* **Dataset entries**
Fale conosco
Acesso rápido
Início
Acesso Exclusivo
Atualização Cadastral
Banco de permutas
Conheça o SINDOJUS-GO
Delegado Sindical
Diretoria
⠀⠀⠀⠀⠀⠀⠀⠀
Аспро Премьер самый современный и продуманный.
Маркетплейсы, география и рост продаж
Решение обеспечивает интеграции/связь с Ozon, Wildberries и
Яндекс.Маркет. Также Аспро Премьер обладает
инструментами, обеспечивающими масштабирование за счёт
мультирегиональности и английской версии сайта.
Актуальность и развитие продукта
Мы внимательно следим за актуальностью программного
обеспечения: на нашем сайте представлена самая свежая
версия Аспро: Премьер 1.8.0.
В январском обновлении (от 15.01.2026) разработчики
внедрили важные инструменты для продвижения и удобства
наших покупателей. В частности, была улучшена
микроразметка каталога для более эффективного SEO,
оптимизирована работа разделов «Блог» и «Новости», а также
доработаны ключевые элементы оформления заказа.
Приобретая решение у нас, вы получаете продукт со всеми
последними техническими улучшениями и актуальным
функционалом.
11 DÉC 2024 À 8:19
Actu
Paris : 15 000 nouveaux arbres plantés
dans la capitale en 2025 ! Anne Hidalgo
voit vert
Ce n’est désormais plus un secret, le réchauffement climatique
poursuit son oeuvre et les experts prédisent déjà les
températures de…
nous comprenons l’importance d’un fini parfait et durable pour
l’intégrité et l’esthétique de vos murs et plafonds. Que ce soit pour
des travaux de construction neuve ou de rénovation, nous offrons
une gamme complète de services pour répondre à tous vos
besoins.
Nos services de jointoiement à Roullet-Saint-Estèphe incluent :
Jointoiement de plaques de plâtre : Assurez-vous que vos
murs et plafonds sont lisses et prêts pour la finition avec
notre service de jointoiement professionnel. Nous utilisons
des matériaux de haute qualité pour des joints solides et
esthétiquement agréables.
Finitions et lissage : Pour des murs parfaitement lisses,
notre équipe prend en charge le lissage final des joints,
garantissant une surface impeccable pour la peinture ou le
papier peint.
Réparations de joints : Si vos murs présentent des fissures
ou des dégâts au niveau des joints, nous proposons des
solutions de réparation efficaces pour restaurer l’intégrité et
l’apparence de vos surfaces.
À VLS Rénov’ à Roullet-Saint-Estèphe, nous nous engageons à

* **Instructions to follow**
An exact copy of the data, with every line intact, is the required answer.

* **Solution to the problem**
Fale conosco
Acesso rápido
Início
Acesso Exclusivo
Atualização Cadastral
Banco de permutas
Conheça o SINDOJUS-GO
Delegado Sindical
Diretoria
⠀⠀⠀⠀⠀⠀⠀⠀
Аспро Премьер самый современный и продуманный.
Маркетплейсы, география и рост продаж
Решение обеспечивает интеграции/связь с Ozon, Wildberries и
Яндекс.Маркет. Также Аспро Премьер обладает
инструментами, обеспечивающими масштабирование за счёт
мультирегиональности и английской версии сайта.
Актуальность и развитие продукта
Мы внимательно следим за актуальностью программного
обеспечения: на нашем сайте представлена самая свежая
версия Аспро: Премьер 1.8.0.
В январском обновлении (от 15.01.2026) разработчики
внедрили важные инструменты для продвижения и удобства
наших покупателей. В частности, была улучшена
микроразметка каталога для более эффективного SEO,
оптимизирована работа разделов «Блог» и «Новости», а также
доработаны ключевые элементы оформления заказа.
Приобретая решение у нас, вы получаете продукт со всеми
последними техническими улучшениями и актуальным
функционалом.
11 DÉC 2024 À 8:19
Actu
Paris : 15 000 nouveaux arbres plantés
dans la capitale en 2025 ! Anne Hidalgo
voit vert
Ce n’est désormais plus un secret, le réchauffement climatique
poursuit son oeuvre et les experts prédisent déjà les
températures de…
nous comprenons l’importance d’un fini parfait et durable pour
l’intégrité et l’esthétique de vos murs et plafonds. Que ce soit pour
des travaux de construction neuve ou de rénovation, nous offrons
une gamme complète de services pour répondre à tous vos
besoins.
Nos services de jointoiement à Roullet-Saint-Estèphe incluent :
Jointoiement de plaques de plâtre : Assurez-vous que vos
murs et plafonds sont lisses et prêts pour la finition avec
notre service de jointoiement professionnel. Nous utilisons
des matériaux de haute qualité pour des joints solides et
esthétiquement agréables.
Finitions et lissage : Pour des murs parfaitement lisses,
notre équipe prend en charge le lissage final des joints,
garantissant une surface impeccable pour la peinture ou le
papier peint.
Réparations de joints : Si vos murs présentent des fissures
ou des dégâts au niveau des joints, nous proposons des
solutions de réparation efficaces pour restaurer l’intégrité et
l’apparence de vos surfaces.
À VLS Rénov’ à Roullet-Saint-Estèphe, nous nous engageons à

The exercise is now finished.